Ce sont les médias de masse qui font de l’exercice de la liberté d’expression une réalité[1].
La Cour interaméricaine des droits de l’homme énonce de façon succincte un principe qui est universellement reconnu aujourd’hui en droit international : l’exercice de la liberté d’expression dans une démocratie a peu de sens si elle ne peut être exercée qu’au niveau individuel. La liberté d’expression ne concerne pas seulement ce qu’on a le droit de dire à son voisin, ou ce qu’il a le droit de nous dire. Elle concerne aussi, et surtout, l’expression de faits et d’opinions et la transmission d’informations à travers les médias.
Le tribunal international ayant le plus développé cette approche est la Cour européenne des droits de l’homme. Cette dernière a conclu que la liberté des médias est indispensable pour tenir les citoyens informés :
« La liberté de presse donne au public un des meilleurs moyens pour découvrir et se former une opinion sur les idées et attitudes de leurs leaders politiques. Elle donne en particulier aux politiciens la possibilité de commenter les préoccupations de l’opinion publique après y avoir réfléchi. Cela permet à chacun de participer à un débat politique libre, ce qui est au cœur même du concept d’une société démocratique[2]. »
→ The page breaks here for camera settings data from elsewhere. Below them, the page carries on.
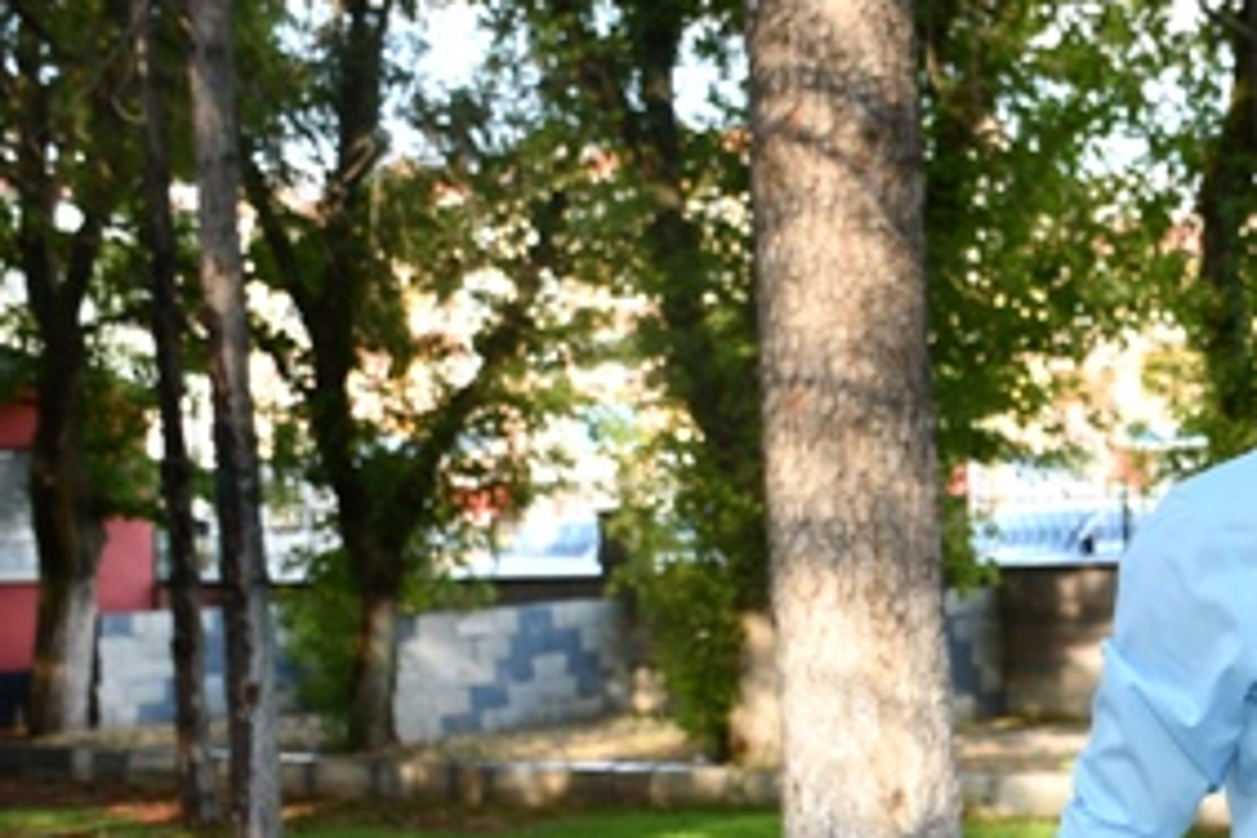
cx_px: 1239
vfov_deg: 18.0
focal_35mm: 75
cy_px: 653
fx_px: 2619
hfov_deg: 25.7
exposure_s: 1/125
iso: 220
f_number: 3.5
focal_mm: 22
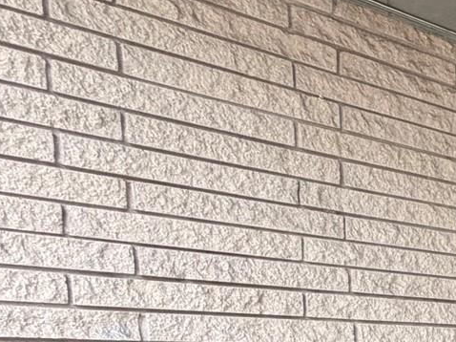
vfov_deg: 21.9
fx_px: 790
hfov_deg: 18.5
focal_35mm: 60
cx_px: 938
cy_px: 449
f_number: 2.2
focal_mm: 2.22
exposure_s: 1/121
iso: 125
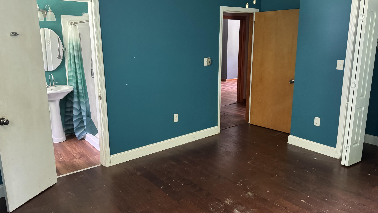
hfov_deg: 69.8
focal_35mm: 27
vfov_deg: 42.9
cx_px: 183
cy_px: 97
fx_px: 271
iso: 800
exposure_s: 1/42
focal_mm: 6.76
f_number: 1.78
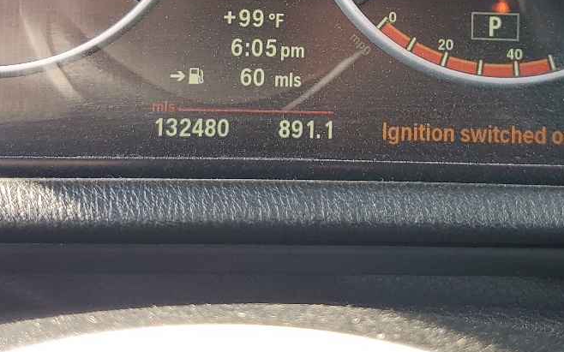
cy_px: -33
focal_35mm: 67
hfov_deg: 30.6
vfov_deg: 18.7
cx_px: 286
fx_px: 1030
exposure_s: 1/135
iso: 50
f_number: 1.5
Les médias informent le public sur les questions d’intérêt public et agissent comme chiens de garde du gouvernement :
« Il incombe à la presse de transmettre des informations et des idées sur les questions d’intérêt public. Le public a aussi le droit de recevoir ces informations et ces idées. Si tel n’était pas le cas, la presse ne serait plus en mesure de jouer son rôle vital de chien de garde[3]. »
Selon la Cour européenne, le rôle démocratique des médias revêt deux aspects : l’information du public et la surveillance du gouvernement. Ce rôle n’impose pas d’obligations particulières à quelque média que ce soit. Il oblige plutôt les gouvernements à s’assurer que les médias sont en mesure de remplir ces fonctions. Ce principe a des implications pratiques évidentes dans le domaine des élections.
Les gouvernements peuvent réglementer les aspects techniques de la radio-télévision selon la Cour européenne. La distribution des fréquences doit se faire d’une façon juste et non discriminatoire. Les médias sont assujettis au droit du pays – par exemple, en matière de diffamation ou d’incitation – mais en règle générale, les gouvernements ne peuvent pas restreindre le contenu des médias.
[1] Adhésion obligatoire à une association prescrite par la loi pour la pratique du journalisme, Cour interaméricaine des droits de l’homme, Adv. Opn. OC-5/83 du 13 nov. 1985, série A no 5, repris dans le Human Rights Law Journal (7) (1986), 74 et dans 8 EHRR 165.
[2] Castells contre Espagne, jugement du 23 avril 1992, série A no 236, paragr. 43.
[3] Thorgeirson contre Islande, jugement du 25 juin 1992, série A no 239, paragr. 63.